* **About this exercise**: Your answer should be a number only: the count of lines in the following entries that contain "considera".

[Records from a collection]
════════

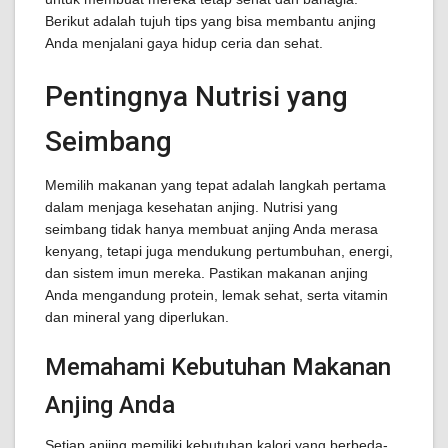
Berikut adalah tujuh tips yang bisa membantu anjing
Anda menjalani gaya hidup ceria dan sehat.
Pentingnya Nutrisi yang
Seimbang
Memilih makanan yang tepat adalah langkah pertama
dalam menjaga kesehatan anjing. Nutrisi yang
seimbang tidak hanya membuat anjing Anda merasa
kenyang, tetapi juga mendukung pertumbuhan, energi,
dan sistem imun mereka. Pastikan makanan anjing
Anda mengandung protein, lemak sehat, serta vitamin
dan mineral yang diperlukan.
Memahami Kebutuhan Makanan
Anjing Anda
Setiap anjing memiliki kebutuhan kalori yang berbeda-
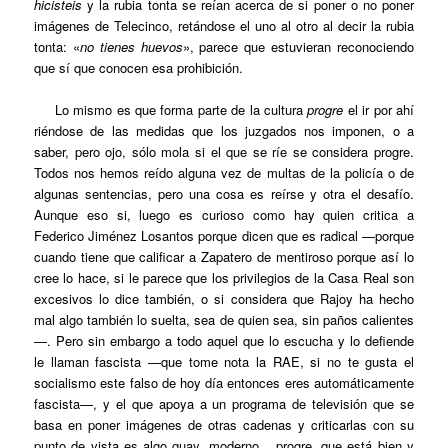
hicisteis
y la rubia tonta se reían acerca de si poner o no poner
imágenes de Telecinco, retándose el uno al otro
al decir la rubia
tonta: «
no tienes huevos
», parece que estuvieran reconociendo
que sí que conocen esa prohibición.
Lo mismo es que forma parte de la cultura
progre
el ir por ahí
riéndose de las medidas que los juzgados nos imponen, o a
saber, pero ojo, sólo mola si el que se ríe se considera progre.
Todos nos hemos reído alguna vez de multas de la policía o de
algunas sentencias, pero una cosa es reírse y otra el desafío.
Aunque eso si, luego es curioso como hay quien critica a
Federico Jiménez Losantos porque dicen que es radical —porque
cuando tiene que calificar a Zapatero de mentiroso porque así lo
cree lo hace, si le parece que los privilegios de la Casa Real son
excesivos lo dice también, o si considera que Rajoy ha hecho
mal algo también lo suelta, sea de quien sea, sin paños calientes
—. Pero sin embargo a todo aquel que lo escucha y lo defiende
le llaman fascista —que tome nota la RAE, si no te gusta el
socialismo este falso de hoy día entonces eres automáticamente
fascista—, y el que apoya a un programa de televisión que se
basa en poner imágenes de otras cadenas y criticarlas con su
punto de vista es algo guay, moderno,.. progre, que está bien y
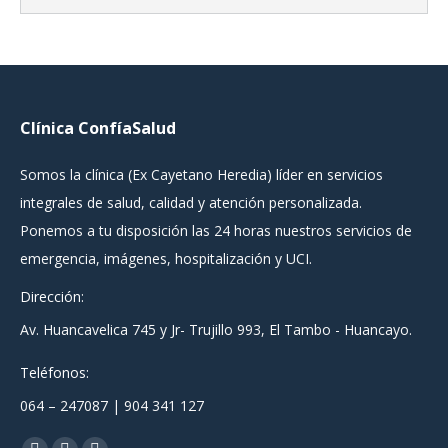
Clínica ConfíaSalud
Somos la clínica (Ex Cayetano Heredia) líder en servicios
integrales de salud, calidad y atención personalizada.
Ponemos a tu disposición las 24 horas nuestros servicios de
emergencia, imágenes, hospitalización y UCI.
Dirección:
Av. Huancavelica 745 y Jr- Trujillo 993, El Tambo - Huancayo.
Teléfonos:
064 – 247087 | 904 341 127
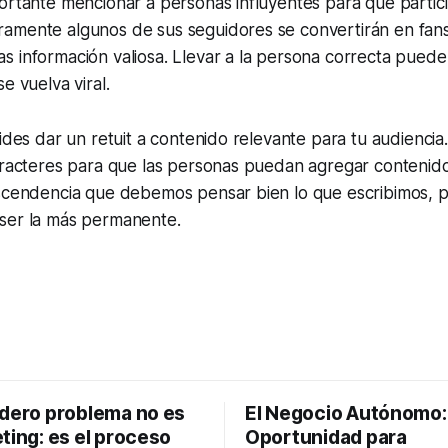
ortante mencionar a personas influyentes para que partic
amente algunos de sus seguidores se convertirán en fan
 información valiosa. Llevar a la persona correcta puede
e vuelva viral.
vides dar un retuit a contenido relevante para tu audiencia
caracteres para que las personas puedan agregar contenid
ascendencia que debemos pensar bien lo que escribimos, p
ser la más permanente.
adero problema no es
El Negocio Autónomo
ting: es el proceso
Oportunidad para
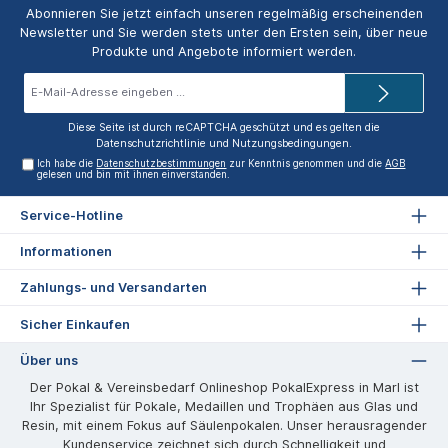
Abonnieren Sie jetzt einfach unseren regelmäßig erscheinenden
Newsletter und Sie werden stets unter den Ersten sein, über neue
Produkte und Angebote informiert werden.
E-
Mail-
Adresse*
Diese Seite ist durch reCAPTCHA geschützt und es gelten die
Datenschutzrichtlinie
und
Nutzungsbedingungen
.
Ich habe die
Datenschutzbestimmungen
zur Kenntnis genommen und die
AGB
gelesen und bin mit ihnen einverstanden.
Service-Hotline
Informationen
Zahlungs- und Versandarten
Sicher Einkaufen
Über uns
Der Pokal & Vereinsbedarf Onlineshop PokalExpress in Marl ist
Ihr Spezialist für Pokale, Medaillen und Trophäen aus Glas und
Resin, mit einem Fokus auf Säulenpokalen. Unser herausragender
Kundenservice zeichnet sich durch Schnelligkeit und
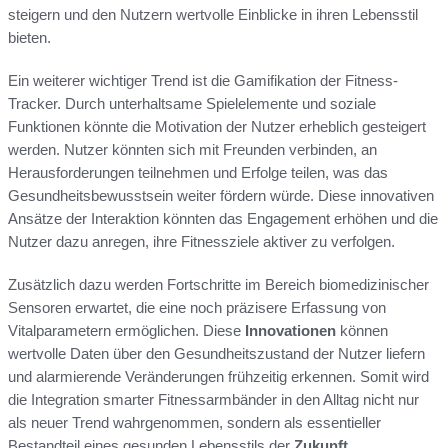
steigern und den Nutzern wertvolle Einblicke in ihren Lebensstil
bieten.
Ein weiterer wichtiger Trend ist die Gamifikation der Fitness-
Tracker. Durch unterhaltsame Spielelemente und soziale
Funktionen könnte die Motivation der Nutzer erheblich gesteigert
werden. Nutzer könnten sich mit Freunden verbinden, an
Herausforderungen teilnehmen und Erfolge teilen, was das
Gesundheitsbewusstsein weiter fördern würde. Diese innovativen
Ansätze der Interaktion könnten das Engagement erhöhen und die
Nutzer dazu anregen, ihre Fitnessziele aktiver zu verfolgen.
Zusätzlich dazu werden Fortschritte im Bereich biomedizinischer
Sensoren erwartet, die eine noch präzisere Erfassung von
Vitalparametern ermöglichen. Diese
Innovationen
können
wertvolle Daten über den Gesundheitszustand der Nutzer liefern
und alarmierende Veränderungen frühzeitig erkennen. Somit wird
die Integration smarter Fitnessarmbänder in den Alltag nicht nur
als neuer Trend wahrgenommen, sondern als essentieller
Bestandteil eines gesunden Lebensstils der
Zukunft
.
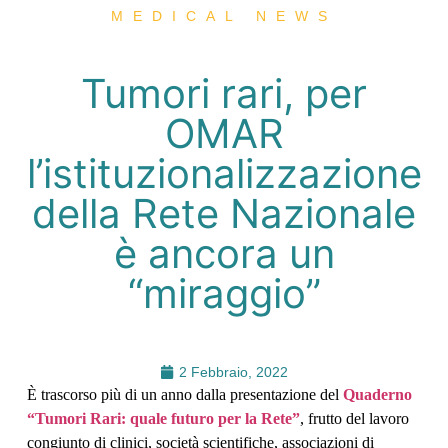
MEDICAL NEWS
Tumori rari, per
OMAR
l’istituzionalizzazione
della Rete Nazionale
è ancora un
“miraggio”
2 Febbraio, 2022
È trascorso più di un anno dalla presentazione del
Quaderno
“Tumori Rari: quale futuro per la Rete”
, frutto del lavoro
congiunto di clinici, società scientifiche, associazioni di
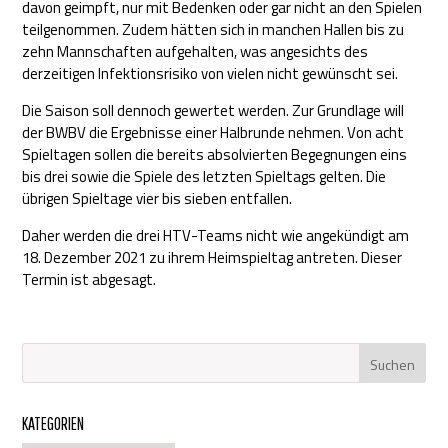
davon geimpft, nur mit Bedenken oder gar nicht an den Spielen
teilgenommen. Zudem hätten sich in manchen Hallen bis zu
zehn Mannschaften aufgehalten, was angesichts des
derzeitigen Infektionsrisiko von vielen nicht gewünscht sei.
Die Saison soll dennoch gewertet werden. Zur Grundlage will
der BWBV die Ergebnisse einer Halbrunde nehmen. Von acht
Spieltagen sollen die bereits absolvierten Begegnungen eins
bis drei sowie die Spiele des letzten Spieltags gelten. Die
übrigen Spieltage vier bis sieben entfallen.
Daher werden die drei HTV-Teams nicht wie angekündigt am
18. Dezember 2021 zu ihrem Heimspieltag antreten. Dieser
Termin ist abgesagt.
KATEGORIEN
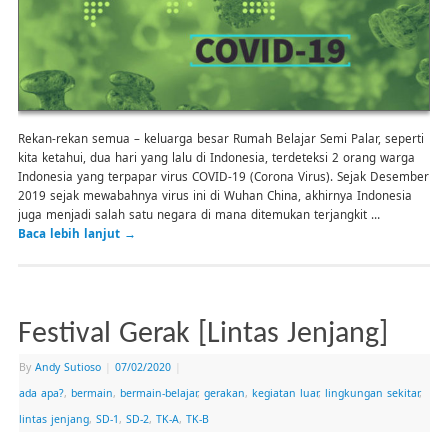
Rekan-rekan semua – keluarga besar Rumah Belajar Semi Palar, seperti
kita ketahui, dua hari yang lalu di Indonesia, terdeteksi 2 orang warga
Indonesia yang terpapar virus COVID-19 (Corona Virus). Sejak Desember
2019 sejak mewabahnya virus ini di Wuhan China, akhirnya Indonesia
juga menjadi salah satu negara di mana ditemukan terjangkit …
Baca lebih lanjut
→
Festival Gerak [Lintas Jenjang]
By
Andy Sutioso
|
07/02/2020
|
ada apa?
,
bermain
,
bermain-belajar
,
gerakan
,
kegiatan luar
,
lingkungan sekitar
,
lintas jenjang
,
SD-1
,
SD-2
,
TK-A
,
TK-B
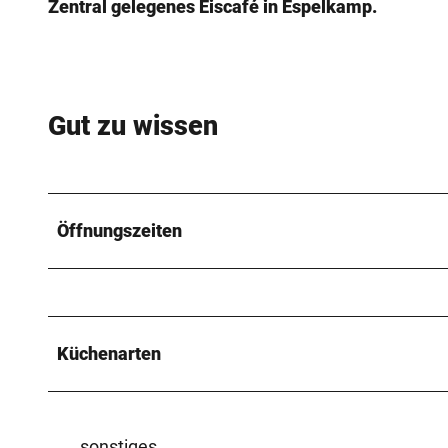
Zentral gelegenes Eiscafé in Espelkamp.
Gut zu wissen
Öffnungszeiten
Küchenarten
sonstiges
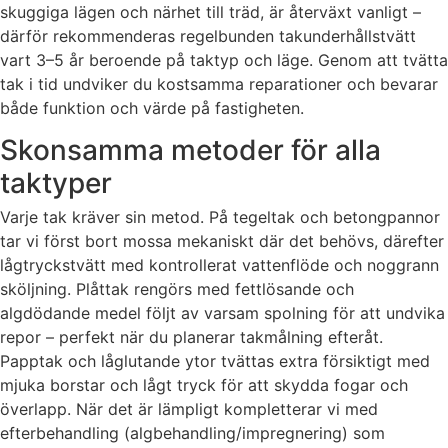
skuggiga lägen och närhet till träd, är återväxt vanligt –
därför rekommenderas regelbunden takunderhållstvätt
vart 3–5 år beroende på taktyp och läge. Genom att tvätta
tak i tid undviker du kostsamma reparationer och bevarar
både funktion och värde på fastigheten.
Skonsamma metoder för alla
taktyper
Varje tak kräver sin metod. På tegeltak och betongpannor
tar vi först bort mossa mekaniskt där det behövs, därefter
lågtryckstvätt med kontrollerat vattenflöde och noggrann
sköljning. Plåttak rengörs med fettlösande och
algdödande medel följt av varsam spolning för att undvika
repor – perfekt när du planerar takmålning efteråt.
Papptak och låglutande ytor tvättas extra försiktigt med
mjuka borstar och lågt tryck för att skydda fogar och
överlapp. När det är lämpligt kompletterar vi med
efterbehandling (algbehandling/impregnering) som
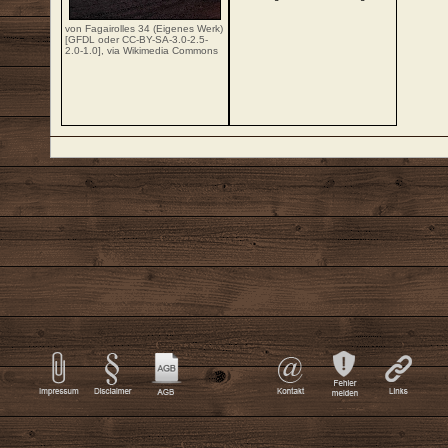
von Fagairolles 34 (Eigenes Werk)
[
GFDL
oder
CC-BY-SA-3.0-2.5-
2.0-1.0
],
via Wikimedia Commons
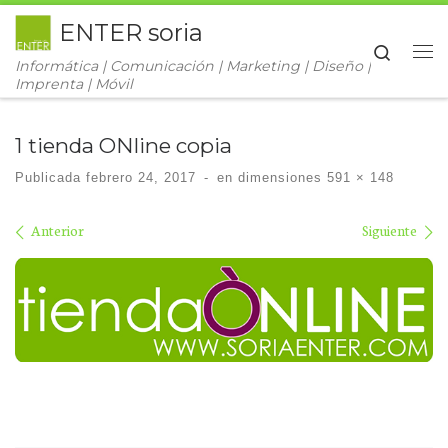
ENTER soria
Saltar al contenido
Search
Informática | Comunicación | Marketing | Diseño |
Me
Imprenta | Móvil
1 tienda ONline copia
Publicada
febrero 24, 2017
-
en dimensiones
591 × 148
Navegación de imágenes
Anterior
Siguiente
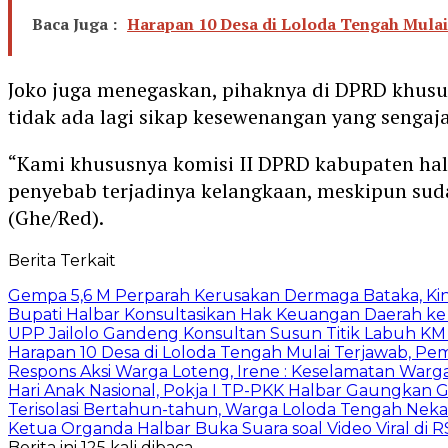
Baca Juga :
Harapan 10 Desa di Loloda Tengah Mulai
Joko juga menegaskan, pihaknya di DPRD khusus
tidak ada lagi sikap kesewenangan yang senga
“Kami khususnya komisi II DPRD kabupaten ha
penyebab terjadinya kelangkaan, meskipun sudah
(Ghe/Red).
Berita Terkait
Gempa 5,6 M Perparah Kerusakan Dermaga Bataka, Kin
Bupati Halbar Konsultasikan Hak Keuangan Daerah ke
UPP Jailolo Gandeng Konsultan Susun Titik Labuh KM 
Harapan 10 Desa di Loloda Tengah Mulai Terjawab, Pem
Respons Aksi Warga Loteng, Irene : Keselamatan Warga 
Hari Anak Nasional, Pokja I TP-PKK Halbar Gaungkan 
Terisolasi Bertahun-tahun, Warga Loloda Tengah Neka
Ketua Organda Halbar Buka Suara soal Video Viral di RS
Berita ini 125 kali dibaca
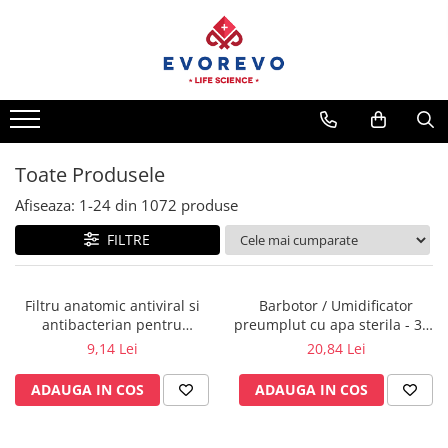
Medical
Metrologie
Nebulizatoare
Termometre
Concentratoare oxigen
Higrometre
Dopplere
Termohigrometre
Toate Produsele
Pulsoximetrie
Cronometre
Afiseaza:
1-
24
din
1072
produse
Senzori SpO2
FILTRE
Pulsoximetre
Cabluri extensie
Capnometre
Filtru anatomic antiviral si
Barbotor / Umidificator
antibacterian pentru
preumplut cu apa sterila - 350
Lampi operatie
spirometrie – int. Ø 27,5mm x
ml - Amsino
9,14 Lei
20,84 Lei
Negatoscoape
ext. Ø 30,0mm
ADAUGA IN COS
ADAUGA IN COS
Holter EKG
Perfuzomate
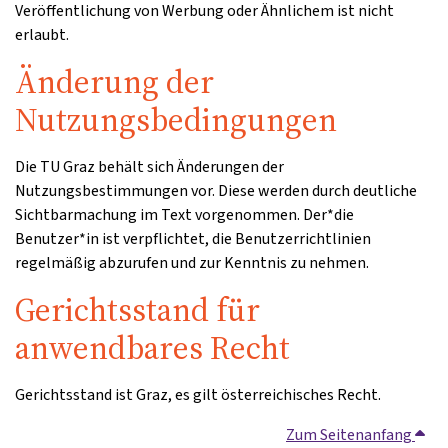
Veröffentlichung von Werbung oder Ähnlichem ist nicht
erlaubt.
Änderung der
Nutzungsbedingungen
Die TU Graz behält sich Änderungen der
Nutzungsbestimmungen vor. Diese werden durch deutliche
Sichtbarmachung im Text vorgenommen. Der*die
Benutzer*in ist verpflichtet, die Benutzerrichtlinien
regelmäßig abzurufen und zur Kenntnis zu nehmen.
Gerichtsstand für
anwendbares Recht
Gerichtsstand ist Graz, es gilt österreichisches Recht.
Zum Seitenanfang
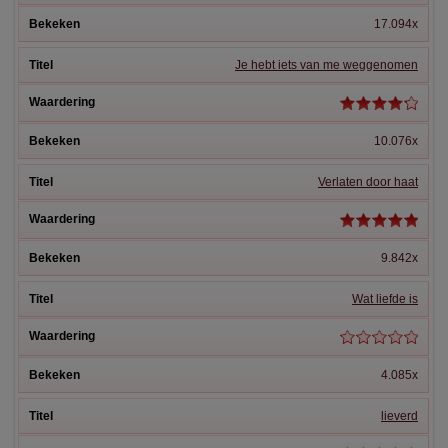
17.094x
Je hebt iets van me weggenomen
10.076x
Verlaten door haat
9.842x
Wat liefde is
4.085x
lieverd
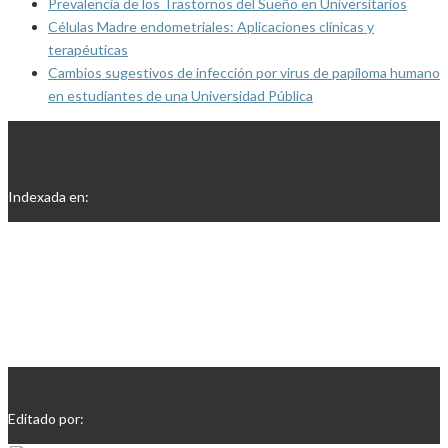
Prevalencia de los Trastornos del Sueño en Universitarios
Células Madre endometriales: Aplicaciones clínicas y
terapéuticas
Cambios sugestivos de infección por virus de papiloma humano
en estudiantes de una Universidad Pública
Indexada en:
Editado por:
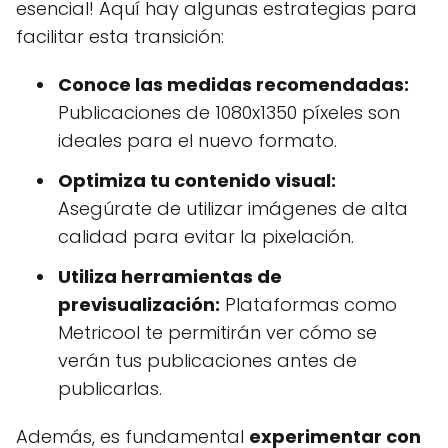
esencial! Aquí hay algunas estrategias para
facilitar esta transición:
Conoce las medidas recomendadas:
Publicaciones de 1080x1350 píxeles son
ideales para el nuevo formato.
Optimiza tu contenido visual:
Asegúrate de utilizar imágenes de alta
calidad para evitar la pixelación.
Utiliza herramientas de
previsualización:
Plataformas como
Metricool te permitirán ver cómo se
verán tus publicaciones antes de
publicarlas.
Además, es fundamental
experimentar con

════════

* **Answer section**: 2